**ACTIVITY**
Return the run of lines below that opens with the line containing "ПОСЛЕДНИЕ✍🏻ПОСТЫ" and closes with the line containing "De bedoeling is", keeping each one exact.

[Dataset entries]

____

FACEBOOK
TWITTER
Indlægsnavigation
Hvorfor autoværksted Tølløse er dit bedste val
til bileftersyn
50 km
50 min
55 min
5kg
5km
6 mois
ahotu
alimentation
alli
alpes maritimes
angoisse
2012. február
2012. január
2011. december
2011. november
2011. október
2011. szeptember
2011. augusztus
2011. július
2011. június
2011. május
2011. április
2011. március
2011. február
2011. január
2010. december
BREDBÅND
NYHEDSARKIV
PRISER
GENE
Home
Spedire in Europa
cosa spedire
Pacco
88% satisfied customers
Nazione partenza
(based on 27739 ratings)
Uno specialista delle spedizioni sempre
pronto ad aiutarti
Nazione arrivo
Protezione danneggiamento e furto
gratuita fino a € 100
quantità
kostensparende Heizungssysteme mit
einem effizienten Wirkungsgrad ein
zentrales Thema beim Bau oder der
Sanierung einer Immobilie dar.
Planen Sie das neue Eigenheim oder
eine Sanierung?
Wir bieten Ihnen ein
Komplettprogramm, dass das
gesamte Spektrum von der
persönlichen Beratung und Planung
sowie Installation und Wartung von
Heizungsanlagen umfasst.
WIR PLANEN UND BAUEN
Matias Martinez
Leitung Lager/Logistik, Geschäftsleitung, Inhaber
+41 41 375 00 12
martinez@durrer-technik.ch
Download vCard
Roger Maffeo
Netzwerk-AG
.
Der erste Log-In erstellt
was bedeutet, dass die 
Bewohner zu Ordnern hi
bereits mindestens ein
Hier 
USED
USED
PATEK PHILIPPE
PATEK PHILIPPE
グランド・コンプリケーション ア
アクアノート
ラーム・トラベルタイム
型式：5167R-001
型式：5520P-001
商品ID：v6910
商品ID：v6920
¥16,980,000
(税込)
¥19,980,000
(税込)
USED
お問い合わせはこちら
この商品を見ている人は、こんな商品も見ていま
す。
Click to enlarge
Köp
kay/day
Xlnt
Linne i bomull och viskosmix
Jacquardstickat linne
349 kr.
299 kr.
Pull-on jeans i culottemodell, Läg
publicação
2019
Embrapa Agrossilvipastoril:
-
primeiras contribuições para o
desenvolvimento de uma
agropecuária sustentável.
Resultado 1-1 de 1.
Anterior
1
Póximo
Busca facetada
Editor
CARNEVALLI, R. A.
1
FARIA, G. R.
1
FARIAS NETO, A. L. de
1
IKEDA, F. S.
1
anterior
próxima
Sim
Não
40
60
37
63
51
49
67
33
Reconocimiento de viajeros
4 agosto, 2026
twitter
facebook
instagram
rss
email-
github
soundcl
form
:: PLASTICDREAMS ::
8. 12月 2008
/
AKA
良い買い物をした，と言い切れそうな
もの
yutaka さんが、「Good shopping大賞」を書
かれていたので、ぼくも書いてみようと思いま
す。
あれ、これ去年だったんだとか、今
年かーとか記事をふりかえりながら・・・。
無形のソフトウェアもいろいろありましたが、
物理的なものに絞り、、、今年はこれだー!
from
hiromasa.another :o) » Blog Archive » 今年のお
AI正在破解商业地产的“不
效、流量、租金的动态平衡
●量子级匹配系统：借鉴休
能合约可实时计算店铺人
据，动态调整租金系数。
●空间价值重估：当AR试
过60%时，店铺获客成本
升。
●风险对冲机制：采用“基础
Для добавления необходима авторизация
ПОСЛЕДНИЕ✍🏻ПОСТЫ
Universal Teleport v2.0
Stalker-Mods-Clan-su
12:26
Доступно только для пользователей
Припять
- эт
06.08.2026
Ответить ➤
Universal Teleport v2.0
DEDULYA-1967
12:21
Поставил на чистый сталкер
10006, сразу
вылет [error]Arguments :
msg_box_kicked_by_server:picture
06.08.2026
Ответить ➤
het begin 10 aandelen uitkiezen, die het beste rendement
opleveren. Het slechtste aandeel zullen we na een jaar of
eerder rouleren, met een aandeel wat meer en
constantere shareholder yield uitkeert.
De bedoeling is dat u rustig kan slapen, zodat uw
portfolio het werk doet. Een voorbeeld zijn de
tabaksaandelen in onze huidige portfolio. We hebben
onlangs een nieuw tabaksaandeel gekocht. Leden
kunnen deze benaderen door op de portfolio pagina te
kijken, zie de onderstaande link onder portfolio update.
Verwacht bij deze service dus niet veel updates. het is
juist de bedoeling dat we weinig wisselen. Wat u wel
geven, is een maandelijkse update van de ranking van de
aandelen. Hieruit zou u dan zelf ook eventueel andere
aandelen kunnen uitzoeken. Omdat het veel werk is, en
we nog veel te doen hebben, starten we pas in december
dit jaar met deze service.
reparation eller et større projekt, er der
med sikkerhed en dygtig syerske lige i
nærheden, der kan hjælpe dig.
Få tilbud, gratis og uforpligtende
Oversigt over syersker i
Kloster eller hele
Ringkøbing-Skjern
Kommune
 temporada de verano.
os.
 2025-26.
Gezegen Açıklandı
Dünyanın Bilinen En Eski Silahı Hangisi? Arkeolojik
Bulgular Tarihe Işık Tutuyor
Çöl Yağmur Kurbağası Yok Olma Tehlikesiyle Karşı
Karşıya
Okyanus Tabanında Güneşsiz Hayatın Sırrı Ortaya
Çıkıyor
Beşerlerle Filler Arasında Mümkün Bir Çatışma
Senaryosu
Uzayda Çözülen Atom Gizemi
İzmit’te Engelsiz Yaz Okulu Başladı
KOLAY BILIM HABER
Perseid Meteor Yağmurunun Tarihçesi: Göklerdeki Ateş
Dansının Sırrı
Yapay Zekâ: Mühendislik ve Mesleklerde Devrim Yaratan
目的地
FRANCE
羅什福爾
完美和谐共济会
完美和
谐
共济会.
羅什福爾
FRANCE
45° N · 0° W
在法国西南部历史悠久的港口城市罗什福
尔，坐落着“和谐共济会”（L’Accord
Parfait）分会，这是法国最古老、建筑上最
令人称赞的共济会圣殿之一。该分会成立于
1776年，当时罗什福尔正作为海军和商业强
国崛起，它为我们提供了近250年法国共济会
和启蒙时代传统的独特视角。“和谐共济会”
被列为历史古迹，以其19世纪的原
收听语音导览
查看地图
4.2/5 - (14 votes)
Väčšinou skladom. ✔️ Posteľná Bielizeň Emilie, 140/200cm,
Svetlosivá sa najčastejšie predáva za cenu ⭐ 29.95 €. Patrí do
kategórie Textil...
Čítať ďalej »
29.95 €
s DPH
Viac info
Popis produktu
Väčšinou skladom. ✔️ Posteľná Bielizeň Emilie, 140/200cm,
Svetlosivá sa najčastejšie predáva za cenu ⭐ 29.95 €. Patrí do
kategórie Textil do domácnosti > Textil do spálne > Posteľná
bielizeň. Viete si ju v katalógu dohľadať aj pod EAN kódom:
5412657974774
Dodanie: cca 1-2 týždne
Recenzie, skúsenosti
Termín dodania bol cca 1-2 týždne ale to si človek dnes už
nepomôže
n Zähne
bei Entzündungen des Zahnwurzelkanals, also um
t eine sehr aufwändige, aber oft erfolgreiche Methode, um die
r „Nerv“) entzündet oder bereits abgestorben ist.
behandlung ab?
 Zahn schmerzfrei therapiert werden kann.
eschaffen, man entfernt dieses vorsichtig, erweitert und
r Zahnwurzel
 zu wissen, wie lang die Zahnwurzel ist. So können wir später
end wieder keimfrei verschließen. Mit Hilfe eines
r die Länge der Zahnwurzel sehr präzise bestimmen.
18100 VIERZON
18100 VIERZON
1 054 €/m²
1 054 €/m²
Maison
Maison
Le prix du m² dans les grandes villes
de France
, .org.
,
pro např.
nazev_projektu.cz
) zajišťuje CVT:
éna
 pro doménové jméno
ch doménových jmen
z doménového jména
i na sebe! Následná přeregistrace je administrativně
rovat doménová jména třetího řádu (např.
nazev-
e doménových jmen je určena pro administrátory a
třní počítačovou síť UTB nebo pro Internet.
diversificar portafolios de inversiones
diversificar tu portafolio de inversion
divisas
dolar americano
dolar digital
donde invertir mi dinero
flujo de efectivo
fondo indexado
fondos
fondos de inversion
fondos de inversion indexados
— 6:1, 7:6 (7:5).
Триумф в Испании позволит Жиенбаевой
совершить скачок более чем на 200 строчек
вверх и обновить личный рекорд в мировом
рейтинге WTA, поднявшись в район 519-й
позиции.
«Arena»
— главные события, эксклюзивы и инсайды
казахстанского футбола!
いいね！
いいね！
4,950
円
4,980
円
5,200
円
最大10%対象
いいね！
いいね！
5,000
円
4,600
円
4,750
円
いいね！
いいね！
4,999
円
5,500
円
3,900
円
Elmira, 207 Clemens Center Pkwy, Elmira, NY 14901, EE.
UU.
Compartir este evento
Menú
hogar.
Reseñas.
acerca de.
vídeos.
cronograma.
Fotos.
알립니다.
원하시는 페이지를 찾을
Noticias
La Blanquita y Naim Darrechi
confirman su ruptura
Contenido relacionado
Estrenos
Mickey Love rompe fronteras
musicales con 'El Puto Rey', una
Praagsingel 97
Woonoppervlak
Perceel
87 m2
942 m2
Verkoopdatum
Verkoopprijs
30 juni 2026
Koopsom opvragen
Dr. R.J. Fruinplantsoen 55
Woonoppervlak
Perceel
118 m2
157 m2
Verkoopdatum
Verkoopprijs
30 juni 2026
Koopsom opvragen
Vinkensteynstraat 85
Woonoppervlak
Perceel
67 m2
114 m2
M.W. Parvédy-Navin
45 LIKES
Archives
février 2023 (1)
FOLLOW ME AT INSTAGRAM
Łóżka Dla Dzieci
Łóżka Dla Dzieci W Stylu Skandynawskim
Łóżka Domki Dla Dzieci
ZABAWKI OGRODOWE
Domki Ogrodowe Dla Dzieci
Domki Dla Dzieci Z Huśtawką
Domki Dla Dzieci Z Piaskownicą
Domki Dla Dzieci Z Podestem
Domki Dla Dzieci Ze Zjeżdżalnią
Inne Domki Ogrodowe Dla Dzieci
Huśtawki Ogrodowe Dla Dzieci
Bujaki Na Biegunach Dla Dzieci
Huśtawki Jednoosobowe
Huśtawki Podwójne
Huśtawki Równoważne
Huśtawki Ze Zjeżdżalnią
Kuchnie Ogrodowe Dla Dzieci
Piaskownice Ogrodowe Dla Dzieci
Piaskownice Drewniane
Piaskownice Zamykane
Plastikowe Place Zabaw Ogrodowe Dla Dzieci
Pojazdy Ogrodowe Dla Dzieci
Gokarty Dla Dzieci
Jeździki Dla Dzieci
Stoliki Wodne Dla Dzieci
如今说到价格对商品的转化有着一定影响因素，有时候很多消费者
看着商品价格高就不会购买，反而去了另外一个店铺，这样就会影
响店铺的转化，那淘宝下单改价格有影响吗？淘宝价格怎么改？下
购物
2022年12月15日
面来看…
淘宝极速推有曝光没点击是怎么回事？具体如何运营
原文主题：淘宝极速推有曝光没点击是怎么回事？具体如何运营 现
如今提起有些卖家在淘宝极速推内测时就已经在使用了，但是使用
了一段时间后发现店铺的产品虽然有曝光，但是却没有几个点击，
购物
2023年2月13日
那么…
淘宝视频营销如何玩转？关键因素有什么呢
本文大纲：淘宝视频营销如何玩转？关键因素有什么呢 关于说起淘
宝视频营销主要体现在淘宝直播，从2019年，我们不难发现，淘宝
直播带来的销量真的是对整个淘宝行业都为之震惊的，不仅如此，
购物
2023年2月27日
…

____

**FINISHED EXERCISE**
ПОСЛЕДНИЕ✍🏻ПОСТЫ
Universal Teleport v2.0
Stalker-Mods-Clan-su
12:26
Доступно только для пользователей
Припять
- эт
06.08.2026
Ответить ➤
Universal Teleport v2.0
DEDULYA-1967
12:21
Поставил на чистый сталкер
10006, сразу
вылет [error]Arguments :
msg_box_kicked_by_server:picture
06.08.2026
Ответить ➤
het begin 10 aandelen uitkiezen, die het beste rendement
opleveren. Het slechtste aandeel zullen we na een jaar of
eerder rouleren, met een aandeel wat meer en
constantere shareholder yield uitkeert.
De bedoeling is dat u rustig kan slapen, zodat uw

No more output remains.